Security
14 min read read

Next.js Vulnerabilities: Protecting Your App from RSC & Middleware Exploits

Amit Narwal
Freelance Full Stack & AI Developer
Next.js Vulnerabilities: Protecting Your App from RSC & Middleware Exploits

Incident Overview

The vulnerabilities publicized in late 2025 and early 2026 exposed a fundamental weakness in modern Full-Stack frameworks: Internal Trust Paradigms.

Anatomy of 'React2Shell' (RCE)

The Flight Protocol used by Next.js to stream React Server Components is essentially a custom serialization format.

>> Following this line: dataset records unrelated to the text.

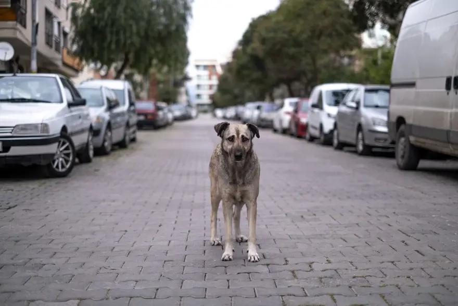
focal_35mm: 53
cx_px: 229
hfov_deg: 37.5
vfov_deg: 25.5
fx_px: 674
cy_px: 153
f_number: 1.4
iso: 200
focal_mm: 35
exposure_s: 1/640
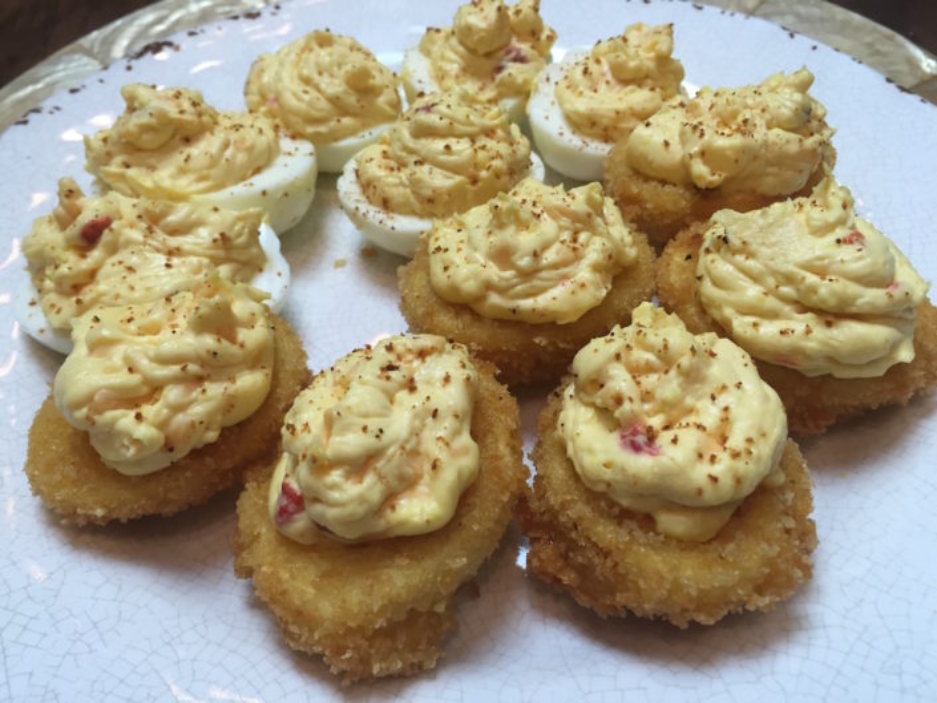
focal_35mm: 29
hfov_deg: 61.7
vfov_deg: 48.2
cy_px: 352
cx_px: 468
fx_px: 785
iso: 32
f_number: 2.2
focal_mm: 4.15
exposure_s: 1/30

Attackers discovered that by sending a specially crafted `__next_f` data stream, they could take advantage of an insecure recursive deserializer in the React runtime.

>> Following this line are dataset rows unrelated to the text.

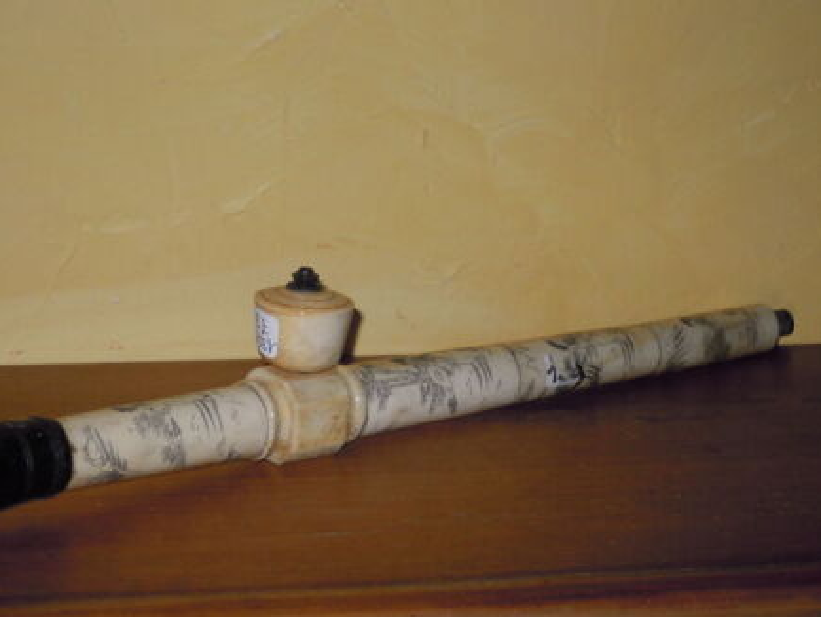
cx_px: 392
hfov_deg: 23.8
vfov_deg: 18.0
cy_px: 327
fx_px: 1945
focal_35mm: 82
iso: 400
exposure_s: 1/50
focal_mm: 13.2
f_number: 4.4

By injecting a `Proto` or a specific constructor chain into the stream, an attacker could trigger **arbitrary object assignment** leading to Remote Code Execution (RCE). This meant that an unauthenticated HTTP POST request could theoretically spawn a shell on your production VPC.

The Middleware Subrequest Bypass

This was perhaps even more dangerous. Next.js uses an internal header, x-middleware-subrequest, to flag when a request has already passed through the edge and is being routed internally.

The bug (CVE-2025-29927) allowed attackers to manually inject this header from the public internet. If your middleware logic assumed that any request with this header was \"already pre-cleared,\" the attacker could bypass your entire authentication layer and access `/admin` or `/api/internal` endpoints directly.

Remediation for Developers

  1. Upgrade immediately: Next.js 16.2 and 15.2.3 contain hard-baked header stripping for internal identifiers at the edge.
  2. Defense in Depth: Never trust the `middleware.ts` as your only gatekeeper. Always implement verifySession() inside your Server Actions or individual Page layouts.
  3. Content Security Policy: Use a strict CSP that prevents unauthorized data-injection into the Flight stream.